Hay papeles que parecen estar hechos a medida para un actor. Eso es lo que pensé cuando, tras leer en la universidad Cinco horas con Mario, supe que durante muchos años había sido Lola Herrera quien había representado ese papel. Y es que no puedo imaginar a nadie más que a ella dando vida a la figura de Carmen Sotillo.
Desde 2005 no había vuelto a ser Menchu. Por eso, a pesar de ser uno de mis libros predilectos, y de haber otras actrices, nunca quise ir a ver la obra, esperando que un día volviera ella. Al fin, este 2019, de nuevo se ha subido a las tablas para representar la que anuncia que será la última gira del célebre personaje que tanto, reconoce, que la ha marcado, en lo personal y en lo profesional.
Vallisoletana, igual que Delibes, lo mismo que los protagonistas, «de una ciudad de provincias», esta señora que encarna la viva imagen de la elegancia y la serenidad lleva desde 1979 siendo Carmen Sotillo para pasar esas últimas cinco horas con Mario, su marido, junto a ella de cuerpo presente, en una suerte de pretendido diálogo.
Corre el año 1966 cuando muere Mario de manera repentina. Precisamente del corazón. Él que nunca había sido de preocuparse ni de tener aspiraciones, ni nada que pudiera haber perjudicado a semejante órgano. Carmen, sin ser aún consciente de su estrenada viudedad, reflexiona enhebrando unos temas con otros con asombrosa verborrea, en un inconsciente intento de desahogo ante la angustia del momento, pero también de las frustraciones de toda una vida.
Las palabras de Carmen no son sino un retrato de la mentalidad de una época: los años 60 en España. Son las quejas de esta mujer en la improvisad «conversación» con el que fuera su esposo, pero son las quejas de muchas otras mujeres que, relegadas a las tareas del hogar, nunca supieron cómo poner voz a tantos deseos que se han vuelto necesidades.
Están presentes preocupaciones de muy diversa índole que ponen de relieve la personalidad inquieta de quien vivió, como la correspondía, a la sombra de un marido. Cuestiones que Carmen repite machaconamente que dejan al descubierto las insatisfacciones de tantos años durmiendo al lado de un hombre que ni la conocía ni la comprendía.
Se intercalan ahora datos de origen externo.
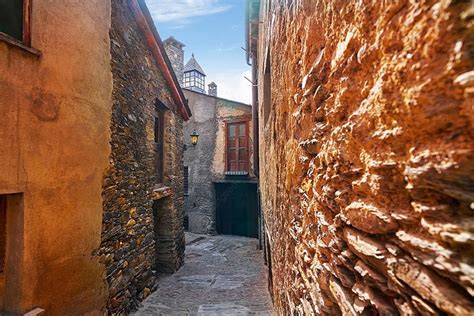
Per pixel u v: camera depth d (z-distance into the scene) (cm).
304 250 173
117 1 358
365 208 89
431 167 61
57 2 255
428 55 61
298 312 198
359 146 93
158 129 586
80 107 283
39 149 237
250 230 1112
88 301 293
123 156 372
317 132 135
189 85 1526
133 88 405
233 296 487
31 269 230
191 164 1123
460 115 56
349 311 102
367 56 85
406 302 74
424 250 65
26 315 221
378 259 82
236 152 1040
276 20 296
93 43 304
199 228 1106
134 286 411
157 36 466
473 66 53
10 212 229
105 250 325
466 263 55
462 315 55
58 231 256
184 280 565
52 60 249
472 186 55
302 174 173
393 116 74
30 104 229
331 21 115
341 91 105
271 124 372
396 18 71
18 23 225
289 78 212
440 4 58
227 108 1061
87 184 293
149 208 470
La humillación de una noche de bodas que no termina como debiera, el capricho por el Seiscientos que todas las señoras del barrio ya tenían, los gustos proletarios que gastaba Mario con esa costumbre suya de ir al trabajo en bicicleta (¡un catedrático de instituto!), la fantasía del encuentro con otro hombre con quien sí se sintiese deseada.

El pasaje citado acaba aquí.